Cognitive Data Capture Use Cases

Cognitive data capture can be greatly beneficial to various industries. Below are some of the use case scenarios where cognitive data can be effective.

  • Healthcare - Maintaining detailed and diverse medical data in patient records. For example, every patient’s data is collected from various sources such as the registration desk, doctor consultations, lab investigations, pharmacy, other referred departments, radiology, etc. This means a lot of information is being extracted and recorded for use. This process applies to numerous patient data across various departments. Cognitive capture technology offers a wholesome solution to streamline data collection for easy availability and use resulting in effective patient management.
  • Insurance - Preventing frauds in claims processing. What this means is cognitive data capture can make the insurance claim process effortless and help insurance agents make conclusive decisions. AI-powered intelligent processing makes it possible to have hassle-free form-filling. Reviewing and verifying claims becomes easier as digital images and data extraction can be carried out on various documents yet making it relevant and accurate to the smallest detail. Billing errors are detected easily and cross-verification before a settlement can be automated to prevent fraud or false claims.
  • Finance/ Accounting - Help with multiple invoice processing in the Accounts Payable (AP) department. To elaborate, AP departments in large organizations may receive invoices from multiple suppliers in the form of PDFs, emails, or as hard copies. Classifying and extracting data can become an error-prone and humongous task. Using cognitive data capture technology can help in automating invoice processing and simplifying the entire process. Extracting key information from any kind of document, cross-checking with appropriate Goods Received Note (GRN), delivery notes, classifying invoices for approvals all help in faster and error-free invoice processing.
  • Banking - Maintain customer records and help with individual loan processing. For example, banks handle thousands of customers who have different requirements like opening accounts, applying for loans, cash/cheque/ wireless transactions, and many more. Banks use a lot of data from different forms starting from a Know-your-customer (KYC)  form, loan applications, challans, etc. that can be manually time-consuming and exhaustive.
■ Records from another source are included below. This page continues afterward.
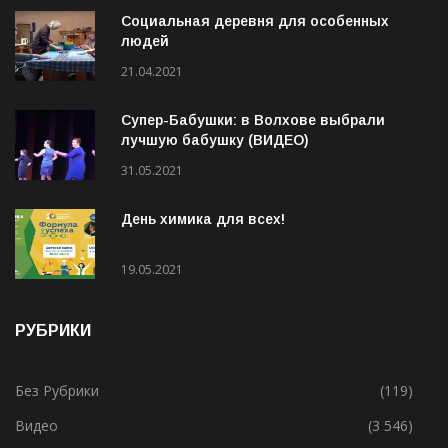
Социальная деревня для особенных
людей
21.04.2021
Супер-Бабушки: в Волхове выбрали
лучшую бабушку (ВИДЕО)
31.05.2021
День химика для всех!
19.05.2021
РУБРИКИ
Без Рубрики
(119)
Видео
(3 546)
Cognitive capture can minimize time, effort, and labor to make these varied processes easier. By recording, classifying, and maintaining individual records of customers, it can provide instant access to banks to process applications, verify and sanction loans, update and transfer amounts between accounts ensuring smooth flow of operations.
  • Logistics and Transportation - Logistics involves dealing with a vast amount of unstructured data such as billings, third-party vendor information, location, dates, and numerous other details. Ai-based cognitive capture can deal with these massive data to extract vital information needed to complete a particular transaction. In transportation, it can provide access to shipping data, help in optimization of routes to lower shipping costs, generate corresponding information for validating invoices, and track delivery completion.
  • Education: The education sector is huge and uses a huge amount of data relating to various institutions, universities, subjects, students in its processes. Cognitive capture can help automate document-driven processes and make them simpler to use. For example, it can help institutions manage student information, maintain reports, prepare or validate student transcripts and centralize the data across centers to streamline processes and lower operational costs.

Conclusion

Cognitive data capture has changed the way data is available to make business processes smooth and effective. Using a combination of techniques to recognize, extract and classify data has potentially paved the way for error-free maintenance of data that spurs expertise and efficient decision-making. It is wise to acknowledge that cognitive data capture solutions open a multitude of possibilities for business management and have become the need of the hour.